Hovenweep and Natural Bridges national monuments in Utah will reopen roads, trails and restrooms on Thursday. Visitor centers and other facilities will remain shut. In other areas, Everglades National Park in Florida reopened some boat launch ramps, campgrounds and restrooms May 4; Great Smoky Mountains National Park in North Carolina and Tennessee allowed visitors on many roads and trails starting May 9.

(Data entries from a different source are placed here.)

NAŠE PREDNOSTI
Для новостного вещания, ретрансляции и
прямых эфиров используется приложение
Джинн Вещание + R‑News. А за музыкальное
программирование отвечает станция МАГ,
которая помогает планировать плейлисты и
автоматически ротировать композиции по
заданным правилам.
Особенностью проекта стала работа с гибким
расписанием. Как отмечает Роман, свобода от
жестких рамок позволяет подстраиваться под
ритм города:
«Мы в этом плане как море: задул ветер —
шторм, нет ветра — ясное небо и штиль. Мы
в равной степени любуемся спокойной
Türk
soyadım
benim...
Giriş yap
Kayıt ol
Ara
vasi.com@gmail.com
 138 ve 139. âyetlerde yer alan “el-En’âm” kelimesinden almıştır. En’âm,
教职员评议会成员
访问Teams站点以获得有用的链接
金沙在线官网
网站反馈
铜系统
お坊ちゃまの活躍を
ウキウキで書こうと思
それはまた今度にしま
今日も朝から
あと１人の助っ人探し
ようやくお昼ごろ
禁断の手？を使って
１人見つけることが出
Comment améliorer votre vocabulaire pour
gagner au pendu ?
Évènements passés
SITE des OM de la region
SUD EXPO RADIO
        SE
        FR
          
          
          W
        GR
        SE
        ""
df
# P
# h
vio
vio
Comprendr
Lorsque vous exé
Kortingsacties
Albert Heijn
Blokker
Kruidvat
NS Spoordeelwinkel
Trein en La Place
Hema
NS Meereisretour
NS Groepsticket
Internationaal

The Blue Ridge Parkway, which runs from Tennessee to Virginia, opened the southernmost 14 miles of the park May 9. Also, North Carolina portions of the route, including the popular Blowing Rock and Grandfather Mountain areas, will reopen Friday. “While these areas are accessible for visitors to enjoy, a return to full operations will continue to be phased and services may be limited,” a park announcement said.
In Denali National Park, rangers have opened a portion of Denali Park Road, allowing the public into the park again, and NPS officials have said the shortage of cruise visitors this summer could open more room for visitors by car. Several lodges at the end of the park road in the Denali community of Kantishna are making plans to open this summer, an NPS notice said, noting the spring plowing operations “are on schedule to get the road open for summer.”
Big South Fork National River & Recreation Area, in Kentucky and Tennessee, on Monday reopened access to trails and backcountry camping. Stones River National Battlefield in Tennessee reopened trails connecting to the Stones River Greenway and visitor center parking lot. Cumberland Island National Seashore in Georgia on Saturday reopened access to its beaches, public docking spaces and trails.
Some parks never officially closed (like Channel Islands). Some, like Yosemite, are such magnets for visitors that superintendents felt obliged to close them relatively early. At other parks, it’s harder to be sure what’s happening when. But in hopes of reopening soon, the Oasis at Death Valley, a privately owned lodging inside that park, is taking reservations for June 15 and beyond.
The move to begin reopening parks brought complaints from the Coalition to Protect America’s National Parks, a group representing 1,800 current, former, and retired employees and volunteers of the National Park Service. The group contends the decision was premature.